---- Records for the task

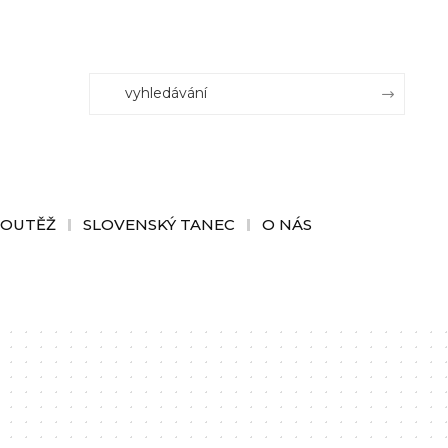
SOUTĚŽ
SLOVENSKÝ TANEC
O NÁS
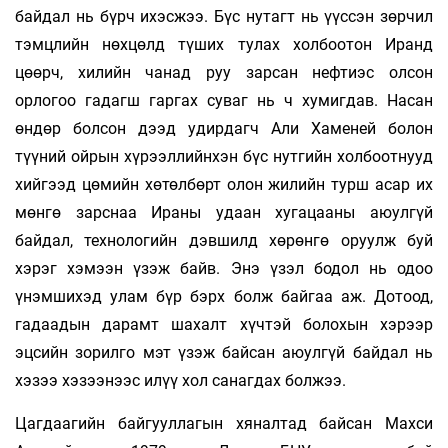
байдал нь бүрч ихэсжээ. Бүс нутагт нь үүссэн зөрчил
тэмцлийн нөхцөлд түших тулах холбоотон Иранд
цөөрч, хилийн чанад руу зарсан нефтиэс олсон
орлогоо гадагш гаргах суваг нь ч хумигдав. Насан
өндөр болсон дээд удирдагч Али Хаменей болон
түүний ойрын хүрээллийнхэн бүс нутгийн холбоотнууд
хийгээд цөмийн хөтөлбөрт олон жилийн турш асар их
мөнгө зарснаа Ираны удаан хугацааны аюулгүй
байдал, технологийн дэвшилд хөрөнгө оруулж буй
хэрэг хэмээн үзэж байв. Энэ үзэл бодол нь одоо
үнэмшихэд улам бүр бэрх болж байгаа аж. Дотоод,
гадаадын дарамт шахалт хүчтэй болохын хэрээр
эцсийн зорилго мэт үзэж байсан аюулгүй байдал нь
хэзээ хэзээнээс илүү хол санагдах болжээ.
Цагдаагийн байгууллагын хяналтад байсан Махси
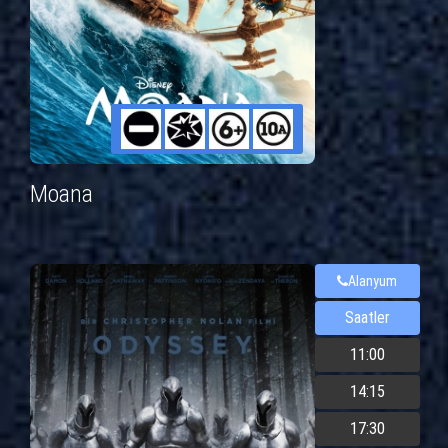
Moana
Alanyum
Saatler
11:00
14:15
17:30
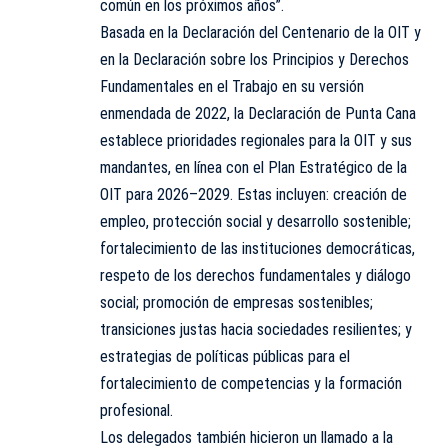
común en los próximos años”.
Basada en la Declaración del Centenario de la OIT y
en la Declaración sobre los Principios y Derechos
Fundamentales en el Trabajo en su versión
enmendada de 2022, la Declaración de Punta Cana
establece prioridades regionales para la OIT y sus
mandantes, en línea con el Plan Estratégico de la
OIT para 2026–2029. Estas incluyen: creación de
empleo, protección social y desarrollo sostenible;
fortalecimiento de las instituciones democráticas,
respeto de los derechos fundamentales y diálogo
social; promoción de empresas sostenibles;
transiciones justas hacia sociedades resilientes; y
estrategias de políticas públicas para el
fortalecimiento de competencias y la formación
profesional.
Los delegados también hicieron un llamado a la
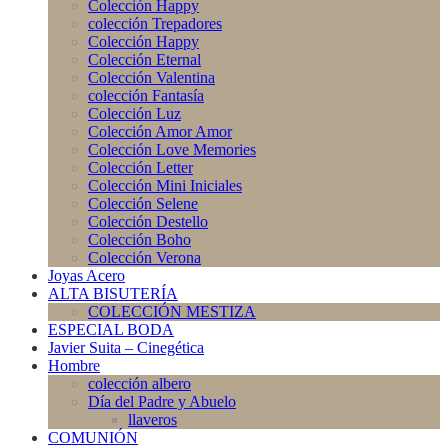
Colección Happy
colección Trepadores
Colección Happy
Colección Eternal
Colección Valentina
colección Fantasía
Colección Luz
Colección Amor Amor
Colección Love Memories
Colección Letter
Colección Mini Iniciales
Colección Selene
Colección Destello
Colección Boho
Colección Verona
Joyas Acero
ALTA BISUTERÍA
COLECCIÓN MESTIZA
ESPECIAL BODA
Javier Suita – Cinegética
Hombre
colección albero
Día del Padre y Abuelo
llaveros
COMUNIÓN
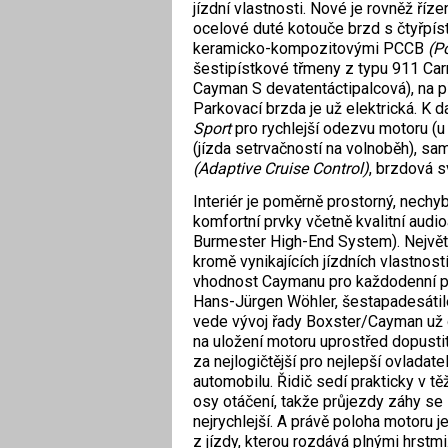
jízdní vlastnosti. Nové je rovněž říz
ocelové duté kotouče brzd s čtyřpí
keramicko-kompozitovými PCCB
(P
šestipístkové třmeny z typu 911 Carr
Cayman S devatentáctipalcová), na př
Parkovací brzda je už elektrická. K 
Sport
pro rychlejší odezvu motoru (u
(jízda setrvačností na volnoběh), s
(Adaptive Cruise Control)
, brzdová s
Interiér je poměrně prostorný, nechyb
komfortní prvky včetně kvalitní audio
Burmester High-End System). Nejvě
kromě vynikajících jízdních vlastnost
vhodnost Caymanu pro každodenní po
Hans-Jürgen Wöhler, šestapadesátile
vede vývoj řady Boxster/Cayman už 
na uložení motoru uprostřed dopustit
za nejlogičtější pro nejlepší ovladat
automobilu. Řidič sedí prakticky v těž
osy otáčení, takže průjezdy záhy se 
nejrychlejší. A právě poloha motoru j
z jízdy, kterou rozdává plnými hrstm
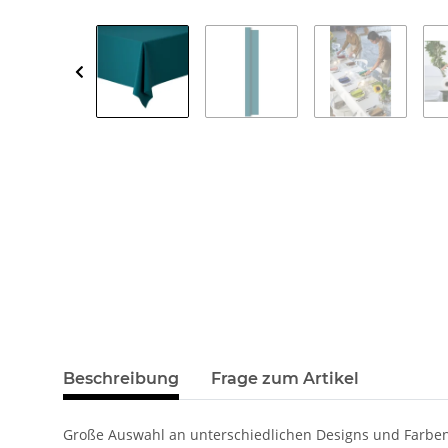
Beschreibung
Frage zum Artikel
Große Auswahl an unterschiedlichen Designs und Farben 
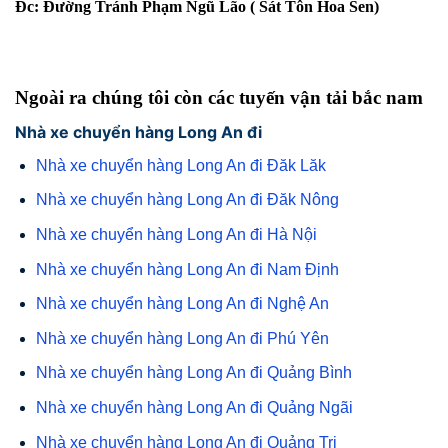
Đc: Đường Tránh Phạm Ngũ Lão ( Sát Tôn Hoa Sen)
Ngoài ra chúng tôi còn các tuyến
vận tải bắc nam
Nhà xe chuyển hàng Long An đi
Nhà xe chuyển hàng Long An đi Đăk Lăk
Nhà xe chuyển hàng Long An đi Đăk Nông
Nhà xe chuyển hàng Long An đi Hà Nội
Nhà xe chuyển hàng Long An đi Nam Định
Nhà xe chuyển hàng Long An đi Nghệ An
Nhà xe chuyển hàng Long An đi Phú Yên
Nhà xe chuyển hàng Long An đi Quảng Bình
Nhà xe chuyển hàng Long An đi Quảng Ngãi
Nhà xe chuyển hàng Long An đi Quảng Trị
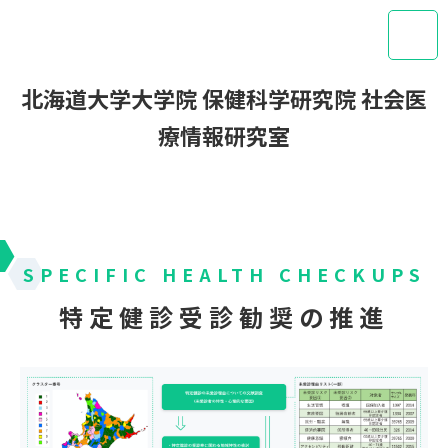
北海道大学大学院 保健科学研究院 社会医
療情報研究室
SPECIFIC HEALTH CHECKUPS
特定健診受診勧奨の推進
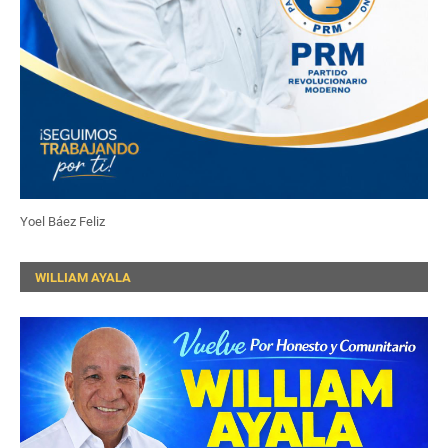
Yoel Báez Feliz
WILLIAM AYALA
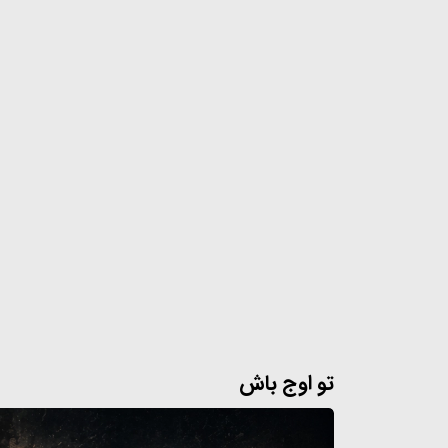
تو اوج باش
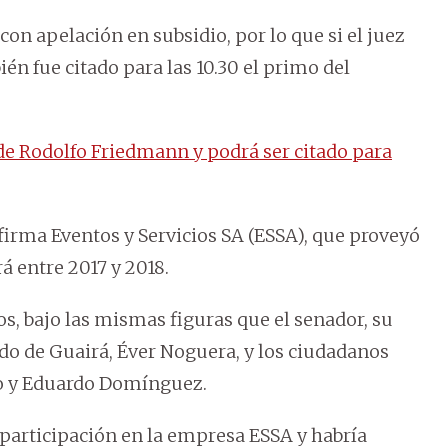
on apelación en subsidio, por lo que si el juez
én fue citado para las 10.30 el primo del
de Rodolfo Friedmann y podrá ser citado para
firma Eventos y Servicios SA (ESSA), que proveyó
á entre 2017 y 2018.
s, bajo las mismas figuras que el senador, su
do de Guairá, Éver Noguera, y los ciudadanos
o y Eduardo Domínguez.
 participación en la empresa ESSA y habría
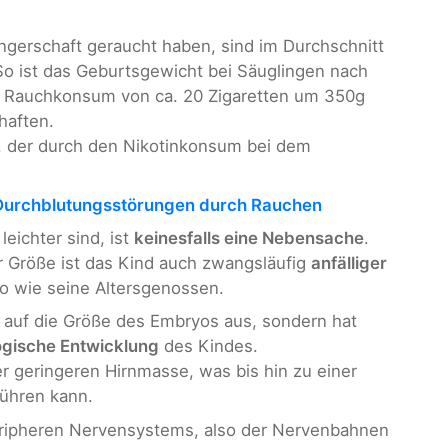
gerschaft geraucht haben, sind im Durchschnitt
So ist das Geburtsgewicht bei Säuglingen nach
 Rauchkonsum von ca. 20 Zigaretten um 350g
haften.
, der durch den Nikotinkonsum bei dem
Durchblutungsstörungen durch Rauchen
leichter sind, ist
keinesfalls eine Nebensache
.
r Größe ist das Kind auch zwangsläufig
anfälliger
so wie seine Altersgenossen.
r auf die Größe des Embryos aus, sondern hat
ogische Entwicklung
des Kindes.
er geringeren Hirnmasse, was bis hin zu einer
führen kann.
ripheren Nervensystems, also der Nervenbahnen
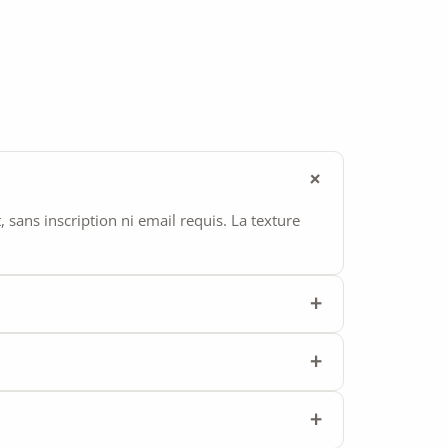
ans inscription ni email requis. La texture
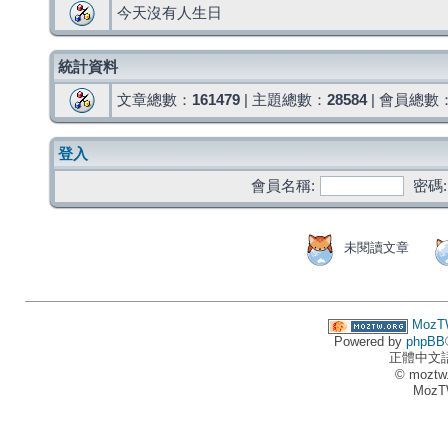
今天沒有人生日
統計資料
文章總數：
161479
| 主題總數：
28584
| 會員總數
登入
會員名稱:
密碼:
未閱讀文章
MozT
Powered by
phpBB
正體中文
© moztw
MozT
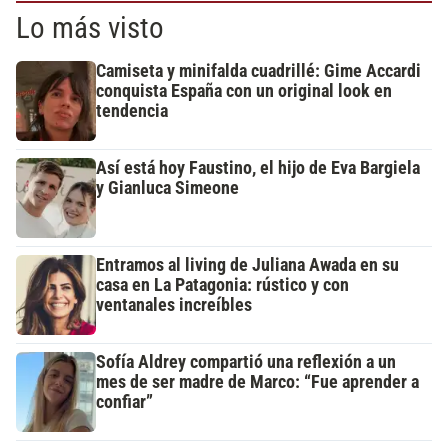
Lo más visto
Camiseta y minifalda cuadrillé: Gime Accardi
conquista España con un original look en
tendencia
Así está hoy Faustino, el hijo de Eva Bargiela
y Gianluca Simeone
Entramos al living de Juliana Awada en su
casa en La Patagonia: rústico y con
ventanales increíbles
Sofía Aldrey compartió una reflexión a un
mes de ser madre de Marco: “Fue aprender a
confiar”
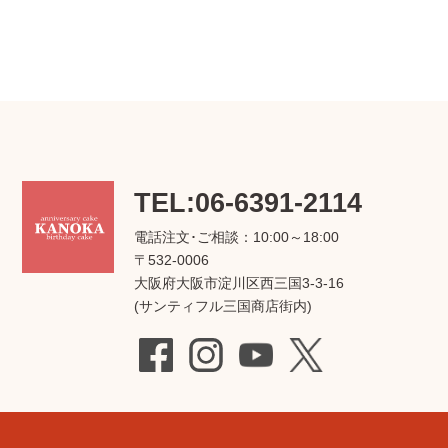
TEL:06-6391-2114
電話注文･ご相談：10:00～18:00
〒532-0006
大阪府大阪市淀川区西三国3-3-16
(サンティフル三国商店街内)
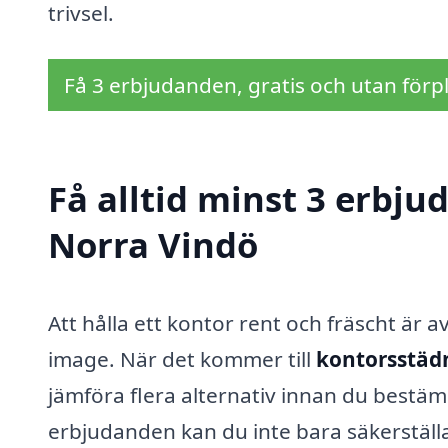
trivsel.
Få 3 erbjudanden, gratis och utan förpl
Få alltid minst 3 erbju
Norra Vindö
Att hålla ett kontor rent och fräscht är
image. När det kommer till
kontorsstädn
jämföra flera alternativ innan du bestä
erbjudanden kan du inte bara säkerställa 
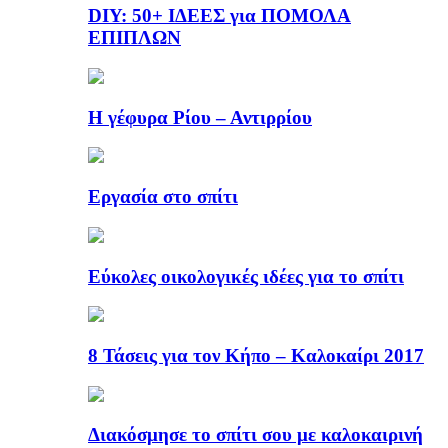
DIY: 50+ ΙΔΕΕΣ για ΠΟΜΟΛΑ
ΕΠΙΠΛΩΝ
Η γέφυρα Ρίου – Αντιρρίου
Εργασία στο σπίτι
Εύκολες οικολογικές ιδέες για το σπίτι
8 Τάσεις για τον Κήπο – Καλοκαίρι 2017
Διακόσμησε το σπίτι σου με καλοκαιρινή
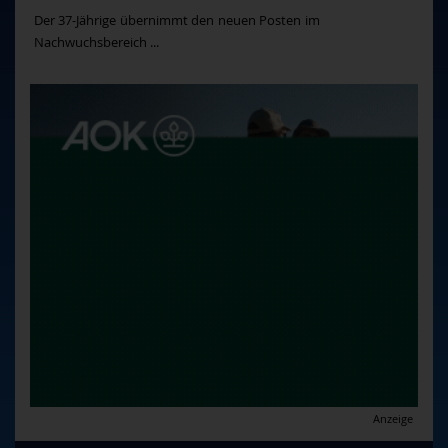
Der 37-Jährige übernimmt den neuen Posten im
Nachwuchsbereich ...
Anzeige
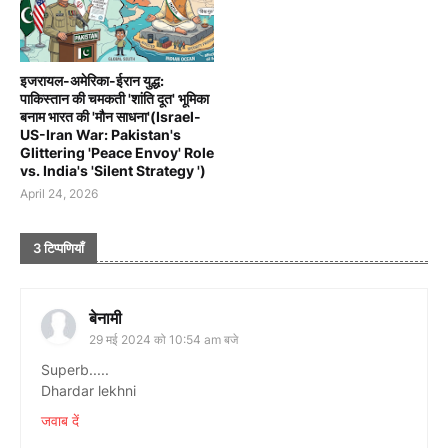
इजरायल-अमेरिका-ईरान युद्ध:
पाकिस्तान की चमकती 'शांति दूत' भूमिका
बनाम भारत की 'मौन साधना'(Israel-
US-Iran War: Pakistan's
Glittering 'Peace Envoy' Role
vs. India's 'Silent Strategy ')
April 24, 2026
3 टिप्पणियाँ
बेनामी
29 मई 2024 को 10:54 am बजे
Superb.....
Dhardar lekhni
जवाब दें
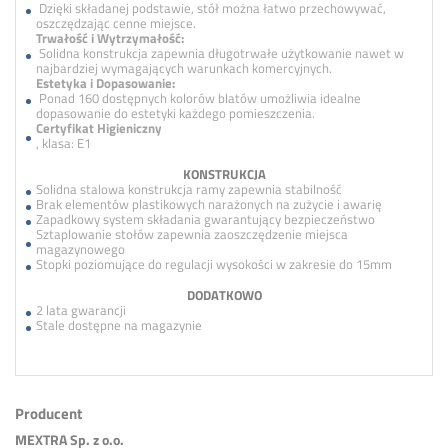
Dzięki składanej podstawie, stół można łatwo przechowywać,
oszczędzając cenne miejsce.
Trwałość i Wytrzymałość:
Solidna konstrukcja zapewnia długotrwałe użytkowanie nawet w
najbardziej wymagających warunkach komercyjnych.
Estetyka i Dopasowanie:
Ponad 160 dostępnych kolorów blatów umożliwia idealne
dopasowanie do estetyki każdego pomieszczenia.
Certyfikat Higieniczny
, klasa: E1
KONSTRUKCJA
Solidna stalowa konstrukcja ramy zapewnia stabilność
Brak elementów plastikowych narażonych na zużycie i awarię
Zapadkowy system składania gwarantujący bezpieczeństwo
Sztaplowanie stołów zapewnia zaoszczędzenie miejsca
magazynowego
Stopki poziomujące do regulacji wysokości w zakresie do 15mm
DODATKOWO
2 lata gwarancji
Stale dostępne na magazynie
Producent
MEXTRA Sp. z o.o.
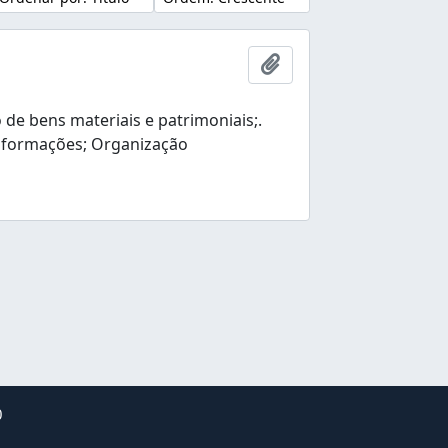
Adicionar a área de tr
e bens materiais e patrimoniais;.
nformações; Organização
0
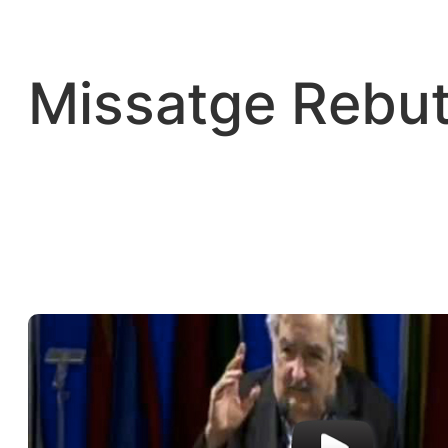
Vés
al
contingut
Missatge Rebut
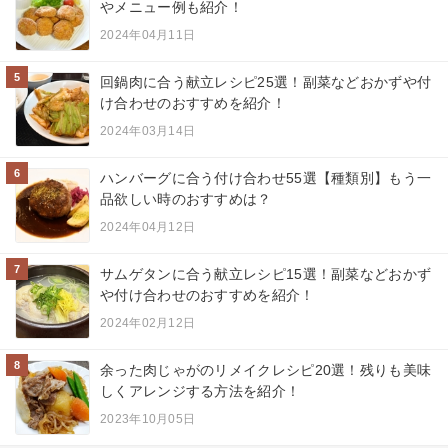
やメニュー例も紹介！
2024年04月11日
5
回鍋肉に合う献立レシピ25選！副菜などおかずや付
け合わせのおすすめを紹介！
2024年03月14日
6
ハンバーグに合う付け合わせ55選【種類別】もう一
品欲しい時のおすすめは？
2024年04月12日
7
サムゲタンに合う献立レシピ15選！副菜などおかず
や付け合わせのおすすめを紹介！
2024年02月12日
8
余った肉じゃがのリメイクレシピ20選！残りも美味
しくアレンジする方法を紹介！
2023年10月05日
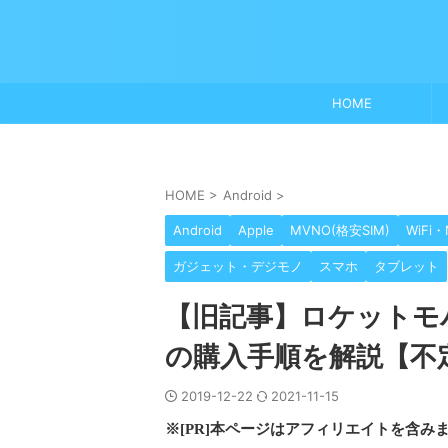
HOME
HOME
>
Android
>
Android
Apple
MVNO(格安SIM)
WiFi・
ガジェット・デジモノ
スマホ
タブレット
【旧記事】ロケットモ
の購入手順を解説【不
2019-12-22
2021-11-15
※[PR]本ページはアフィリエイトを含み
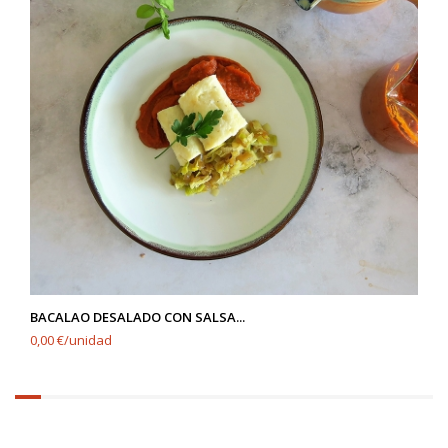
BACALAO DESALADO CON SALSA...
0,00 €/unidad
6.25%
completed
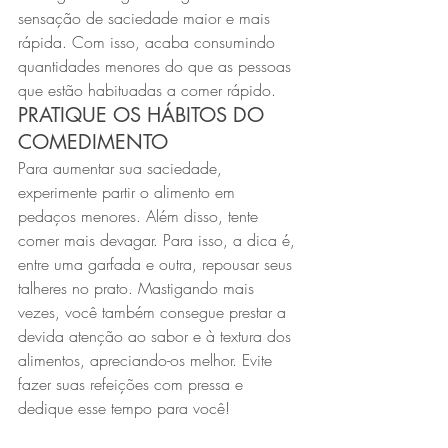
sensação de saciedade maior e mais 
rápida. Com isso, acaba consumindo 
quantidades menores do que as pessoas 
que estão habituadas a comer rápido.
PRATIQUE OS HÁBITOS DO 
COMEDIMENTO
Para aumentar sua saciedade, 
experimente partir o alimento em 
pedaços menores. Além disso, tente 
comer mais devagar. Para isso, a dica é, 
entre uma garfada e outra, repousar seus 
talheres no prato. Mastigando mais 
vezes, você também consegue prestar a 
devida atenção ao sabor e à textura dos 
alimentos, apreciando-os melhor. Evite 
fazer suas refeições com pressa e 
dedique esse tempo para você!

--------

The task:
Which lines run from the one holding "Colección Valentina" through the one holding "ESPECIAL BODA" in the records above? Repeat them exactly, both included, and nothing more.

Exercise result:
Colección Valentina
colección Fantasía
Colección Luz
Colección Amor Amor
Colección Love Memories
Colección Letter
Colección Mini Iniciales
Colección Selene
Colección Destello
Colección Boho
Colección Verona
Joyas Acero
ALTA BISUTERÍA
COLECCIÓN MESTIZA
ESPECIAL BODA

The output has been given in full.